Spectral Analysis for Class Discovery and Classification (SPACC) (version
2.0)
We proposed SPACC, a classifier that can perform both class discovery and
classification. The algorithm is implemented in Matlab 7, with a Graphic
User Interface on top of it, designed and written by Peng Qiu.
Our motivation is as follows. In the literature, the existing classification
methods can be mainly divided into two categories, unsupervised and supervised
methods. In unsupervised methods, samples are grouped into clusters or tree
structures, where the class label information does not affect the clustering
process. Since the class label is not used, unsupervised method has the
potential to discover subclasses that are beyond the known class label
information. However, there is lack of systematic way to interpret the agreement
and disagreement between unsupervised clusters and known class labels. On the
other hand, for supervised methods, the aim is to find the boundary that best
separates different classes, where the class labels play an important role.
Since the total number of classes is defined by the class labels, supervised
classifiers are not able to pick up possible data substructures within each
known class. In supervised methods, another issue is the robustness, the
adversary effect of data outliers and mislabeled samples needs to be carefully
handled. The limitations of unsupervised and supervised methods motivated us to
propose a novel classification method, which utilizes the class label
information to a less important role so as to perform class discovery and
classification simultaneously.
A manuscript of this work has been published:
Peng Qiu, and Sylvia K. Plevritis, "Simultaneous Class Discovery and Classification of Microarray Data using Spectral Analysis", Journal of Computational Biology, 16(7):935-944, 2009.
Installation instructions
This package requires Matlab 7. In order to give users maximum freedom of
manipulating this software, the raw .m files are provided.
The input file is a .mat file which has the following variables:
training_samples : each column is
one sample, each row is one feature
training_labels : class label
of each training sample training_samples_names : cell array of
the names of each training sample (optional)
testing_samples : each column
is one sample, each row is one feature
testing_labels : vector,
class label of each testing sample testing_samples_names
: cell array of the names of each testing sample (optional)
There are a few example input files included in the zip package.
Note: (1) This software does not perform feature selection. The
user needs to select relevant features when preparing the input
file. (2) Theoretically, this algorithm can handle infinite number
of features, as long as they are relevant. (3) If the numerical
range of the input data is too large, errors may occur, that error can be
avoided by normalization (reducing the numerical range of the input data).
(2) Browse and Load input file
In step 1 (top-left panel), if the input file is successfully loaded, the
number of samples in each class for the training set and testing set will be
displayed.
Each training and testing sample will be assigned an index that is defined
by the software. This information is shown in the message box at the bottom.
(3) Display training data
In step 2 (top-right panel), click "show training samples" button. The
training samples will be displayed in the left plot. Each training sample is
one marker in the plot, the class labels are reflected by the shape of the
markers. The proposed algorithm is applied to the training
samples, with results displayed in the right plot. The red polygons show the
convex hulls of each resulting clusters. It
is possible that one resulting cluster contains only one sample. Such cases
will not be indicated by red polygons.
The two plots are both PCA-plots, drawn using principal component analysis
(PCA). The horizontal and vertical axes are the coefficients of (by default)
the first two principal components. The users can choose other principal
components by modifying the two EditBoxes to the left of the button.

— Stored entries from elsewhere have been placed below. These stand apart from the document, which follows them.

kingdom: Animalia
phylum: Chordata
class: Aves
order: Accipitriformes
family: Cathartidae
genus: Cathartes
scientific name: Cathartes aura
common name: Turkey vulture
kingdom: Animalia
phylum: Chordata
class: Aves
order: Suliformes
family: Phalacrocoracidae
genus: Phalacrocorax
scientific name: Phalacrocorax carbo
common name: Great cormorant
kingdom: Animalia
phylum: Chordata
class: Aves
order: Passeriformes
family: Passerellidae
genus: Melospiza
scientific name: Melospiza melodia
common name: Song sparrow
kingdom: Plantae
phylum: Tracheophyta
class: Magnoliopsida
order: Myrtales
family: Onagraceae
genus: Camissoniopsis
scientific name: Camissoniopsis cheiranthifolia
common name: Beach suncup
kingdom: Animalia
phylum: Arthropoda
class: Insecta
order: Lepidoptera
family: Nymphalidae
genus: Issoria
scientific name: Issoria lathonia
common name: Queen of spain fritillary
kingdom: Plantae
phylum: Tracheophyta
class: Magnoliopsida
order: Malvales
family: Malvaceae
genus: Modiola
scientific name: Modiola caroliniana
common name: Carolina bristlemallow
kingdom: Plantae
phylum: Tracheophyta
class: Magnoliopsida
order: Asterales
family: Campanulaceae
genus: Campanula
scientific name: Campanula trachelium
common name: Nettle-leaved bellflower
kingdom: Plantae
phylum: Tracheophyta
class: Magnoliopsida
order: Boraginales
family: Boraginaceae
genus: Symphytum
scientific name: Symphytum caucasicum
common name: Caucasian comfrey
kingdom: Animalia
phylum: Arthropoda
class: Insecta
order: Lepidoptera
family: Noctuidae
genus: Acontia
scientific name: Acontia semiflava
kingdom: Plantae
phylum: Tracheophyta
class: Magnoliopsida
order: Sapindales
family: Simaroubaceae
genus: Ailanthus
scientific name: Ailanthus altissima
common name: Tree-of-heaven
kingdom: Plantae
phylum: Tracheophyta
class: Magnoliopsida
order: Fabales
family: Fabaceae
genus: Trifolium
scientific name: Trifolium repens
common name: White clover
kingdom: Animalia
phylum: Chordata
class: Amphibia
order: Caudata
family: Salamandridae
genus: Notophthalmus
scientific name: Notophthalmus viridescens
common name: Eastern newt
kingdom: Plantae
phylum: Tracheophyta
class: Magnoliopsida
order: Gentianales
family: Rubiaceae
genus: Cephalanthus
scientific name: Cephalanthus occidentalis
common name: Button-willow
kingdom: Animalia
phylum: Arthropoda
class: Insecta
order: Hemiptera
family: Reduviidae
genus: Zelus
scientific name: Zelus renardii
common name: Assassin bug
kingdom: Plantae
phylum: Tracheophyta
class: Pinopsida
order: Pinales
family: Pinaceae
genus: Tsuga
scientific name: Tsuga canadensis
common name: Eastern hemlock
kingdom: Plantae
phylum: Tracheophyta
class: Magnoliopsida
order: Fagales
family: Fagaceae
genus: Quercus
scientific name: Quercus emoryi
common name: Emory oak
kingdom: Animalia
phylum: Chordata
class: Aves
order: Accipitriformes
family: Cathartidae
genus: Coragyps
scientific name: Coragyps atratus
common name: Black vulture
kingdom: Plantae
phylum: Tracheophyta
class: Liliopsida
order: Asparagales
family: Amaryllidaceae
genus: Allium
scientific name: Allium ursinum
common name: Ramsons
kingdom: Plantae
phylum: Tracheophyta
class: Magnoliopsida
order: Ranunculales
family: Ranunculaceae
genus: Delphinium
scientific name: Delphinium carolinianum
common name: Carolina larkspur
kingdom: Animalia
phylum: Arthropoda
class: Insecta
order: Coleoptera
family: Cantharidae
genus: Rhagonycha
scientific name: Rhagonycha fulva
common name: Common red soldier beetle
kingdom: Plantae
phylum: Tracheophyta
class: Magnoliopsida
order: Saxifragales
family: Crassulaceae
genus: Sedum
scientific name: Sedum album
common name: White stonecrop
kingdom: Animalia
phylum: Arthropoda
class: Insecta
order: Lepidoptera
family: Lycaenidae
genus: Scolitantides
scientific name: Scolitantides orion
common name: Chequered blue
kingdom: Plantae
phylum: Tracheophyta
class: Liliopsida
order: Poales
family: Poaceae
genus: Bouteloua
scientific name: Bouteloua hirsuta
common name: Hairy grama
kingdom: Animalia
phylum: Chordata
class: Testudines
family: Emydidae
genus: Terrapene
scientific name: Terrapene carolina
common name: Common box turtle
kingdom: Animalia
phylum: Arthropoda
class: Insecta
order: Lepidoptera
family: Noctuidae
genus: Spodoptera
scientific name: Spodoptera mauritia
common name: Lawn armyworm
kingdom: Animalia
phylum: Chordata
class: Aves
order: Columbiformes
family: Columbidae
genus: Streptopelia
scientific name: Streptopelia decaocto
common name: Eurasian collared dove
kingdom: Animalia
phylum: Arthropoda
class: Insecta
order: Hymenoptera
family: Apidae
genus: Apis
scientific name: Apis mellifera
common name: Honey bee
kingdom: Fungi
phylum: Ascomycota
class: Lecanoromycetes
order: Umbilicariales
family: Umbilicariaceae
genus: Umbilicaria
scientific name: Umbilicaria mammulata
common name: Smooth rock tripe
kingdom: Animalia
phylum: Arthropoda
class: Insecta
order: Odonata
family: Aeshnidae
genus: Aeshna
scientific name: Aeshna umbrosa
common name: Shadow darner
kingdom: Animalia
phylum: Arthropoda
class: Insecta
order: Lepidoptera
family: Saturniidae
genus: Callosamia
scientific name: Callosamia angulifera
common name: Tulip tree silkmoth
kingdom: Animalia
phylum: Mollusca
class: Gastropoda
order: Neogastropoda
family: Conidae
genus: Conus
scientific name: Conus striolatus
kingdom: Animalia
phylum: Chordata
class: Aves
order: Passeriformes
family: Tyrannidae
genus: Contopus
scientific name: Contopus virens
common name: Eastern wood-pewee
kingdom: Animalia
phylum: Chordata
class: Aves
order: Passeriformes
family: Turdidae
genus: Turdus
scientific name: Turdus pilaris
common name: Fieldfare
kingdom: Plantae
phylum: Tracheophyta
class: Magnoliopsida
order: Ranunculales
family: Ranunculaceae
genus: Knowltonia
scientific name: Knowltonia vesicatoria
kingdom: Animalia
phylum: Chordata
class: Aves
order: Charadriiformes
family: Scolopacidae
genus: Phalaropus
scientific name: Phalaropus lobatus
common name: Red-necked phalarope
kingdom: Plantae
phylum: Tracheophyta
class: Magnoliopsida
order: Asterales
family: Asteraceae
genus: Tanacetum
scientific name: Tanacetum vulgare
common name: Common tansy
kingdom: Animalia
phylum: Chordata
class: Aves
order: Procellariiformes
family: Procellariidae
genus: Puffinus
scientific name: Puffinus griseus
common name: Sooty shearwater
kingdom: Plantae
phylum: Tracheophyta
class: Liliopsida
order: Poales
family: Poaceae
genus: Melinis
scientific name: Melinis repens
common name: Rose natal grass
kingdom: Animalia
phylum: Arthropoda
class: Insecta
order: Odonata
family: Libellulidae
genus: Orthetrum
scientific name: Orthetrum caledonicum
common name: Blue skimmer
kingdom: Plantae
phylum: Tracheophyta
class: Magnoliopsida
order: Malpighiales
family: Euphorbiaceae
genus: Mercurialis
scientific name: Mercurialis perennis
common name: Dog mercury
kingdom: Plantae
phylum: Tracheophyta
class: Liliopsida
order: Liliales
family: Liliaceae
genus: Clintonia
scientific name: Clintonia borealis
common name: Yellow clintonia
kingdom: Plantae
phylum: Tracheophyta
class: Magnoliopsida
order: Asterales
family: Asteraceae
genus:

The left plot in step 2 is interactive. User can delete/undelete training
samples by clicking in the figure.
NOTE: although the samples are displayed using PCA, the
algorithm is based on all the features provided by the input
file.
NOTE: One very important component of the algorithm is how
to define the Laplacian matrix based on the input data, because the Laplacian
matrix is the basis for the iterative partitioning. The Laplacian matrix is
defined in the file "calculate_dist_la_matrix.m", users can modify this file
to define the Laplacian matrix in their own way.
(4) Display training and testing data
The plot in step 3 displays both training and testing data in a PCA-plot.
The purpose is for users to have a general picture.
(5) Classification
In step 4, by clicking the "classification" button,
classification is performed on the testing set.
In step 5, the plot shows the classification one testing sample (the red
marker). The shape of the red marker indicates the true label of the testing
sample. The blue polygon shows: the classification decision is made based on
the majority vote of which training samples.
Using the EditBox and buttons above the plot, users can navigate through
all testing samples.
List of incorrectly classified testing samples is shown in the list box.
By clicking in the list box, instances of incorrect classification will be
shown in the right plot.
(6) Output
In step 4, the "output results" will generate an output file named
"tmp_result_file.mat". The output file contains sample index (defined by the
software), sample name, and classification results.
In "tmp_result_file.mat", classification results of training sample is
"training_#". The number indicates the results of the training samples (the
red polygons in step 2). "-1" means outlier. The classification results of
testing samples is "correct", "incorrect".